June 22, 2022 (MLN): The much-awaited deal with IMF seems to be witnessing a major breakthrough as Pakistan and the fund have reached an understanding on changes in tax measures proposed in Federal Budget FY23 and the staff-level agreement will be attained soon as the amended budget is passed by Parliament.
The key changes that came into sight so far have been additional tax measures of Rs422bn to increase the tax collection target to Rs7.4 trillion. These measures include raising the petroleum development levy, poverty alleviation tax, an upward adjustment in customs duty collection, and alteration in personal income tax slabs to name a few.
Following IMF’s displeasure with the initial budget announcement, the government is expected to make the following major changes to the taxation measures highlighted earlier for budget FY23.
With oil prices falling in the international market, the government has reportedly revised down Petroleum Development Levy (PDL) target to Rs550bn from Rs750bn announced in the Federal Budget FY23 which was unlikely to achieve at the present time.
“The strategy of resuming PDL is said to be at a gradual pace, rather than a sharp increase of Rs30/ litre from 1st July.” analyst at JS Global said in a note, adding that some news flows suggest a levy of Rs5/ litre, which would increase up to Rs50/ litre over time.
On the banking front, media reports suggest that the corporate tax of the banking sector is likely to be revised down to 42%, from 45% announced earlier in the budget.
“Any incentive of this quantum would not be enough to offset the potential higher poverty alleviation tax, however, would provide some support as compared to other sectors, he said.
With the tax collection target revised upward, the government agreed to impose a 1% poverty tax on firms earning Rs150mn, 2% on those earning more than Rs200m, 3% on over Rs250m and 4% on Rs300m and above. Previously, the poverty alleviation tax was announced at 2% on individuals and corporates earning Rs300mn/annum and above.
Another key change is GIDC collection target which was set at Rs200bn has been proposed to be abolished while the custom duty collection target has been revised upward to Rs1005bn from Rs953bn earlier.

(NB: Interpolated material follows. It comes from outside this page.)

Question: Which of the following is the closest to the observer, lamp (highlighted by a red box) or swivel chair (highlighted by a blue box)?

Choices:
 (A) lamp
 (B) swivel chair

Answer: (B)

The market participants believe that these amendments are positive from the economic perspective as they will not only help unlock a disbursement of $900mn from IMF but also will be followed by China's debt rollover of $2.5bn and Saudi fund rollover of $2bn immediately, pumping SBP foreign exchange reserves by almost $5.5bn in the next 1-1.5 months.
To recall, SBP reserves have reached a more than 2-year-low of $8.9bn, with an import cover of fewer than 5 weeks.
However, from equity perspective, the amendments are believed to be negative for the stock market in the wake of soaring inflation, higher tax incidence, and possibility of further monetary tightening.